■ **Task to carry out**
Whenever a line of the data below holds the string "algunos", copy that line.

● ● ● ● ● ● ●

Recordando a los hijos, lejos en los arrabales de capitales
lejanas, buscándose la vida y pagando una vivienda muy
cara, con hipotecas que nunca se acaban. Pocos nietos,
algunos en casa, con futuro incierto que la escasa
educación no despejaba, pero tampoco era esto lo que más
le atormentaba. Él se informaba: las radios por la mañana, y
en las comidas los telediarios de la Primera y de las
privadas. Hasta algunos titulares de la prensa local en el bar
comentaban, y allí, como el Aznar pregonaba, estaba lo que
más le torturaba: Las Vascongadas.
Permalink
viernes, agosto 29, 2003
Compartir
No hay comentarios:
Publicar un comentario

● ● ● ● ● ● ●

■ **Output for this exercise**
algunos en casa, con futuro incierto que la escasa
privadas. Hasta algunos titulares de la prensa local en el bar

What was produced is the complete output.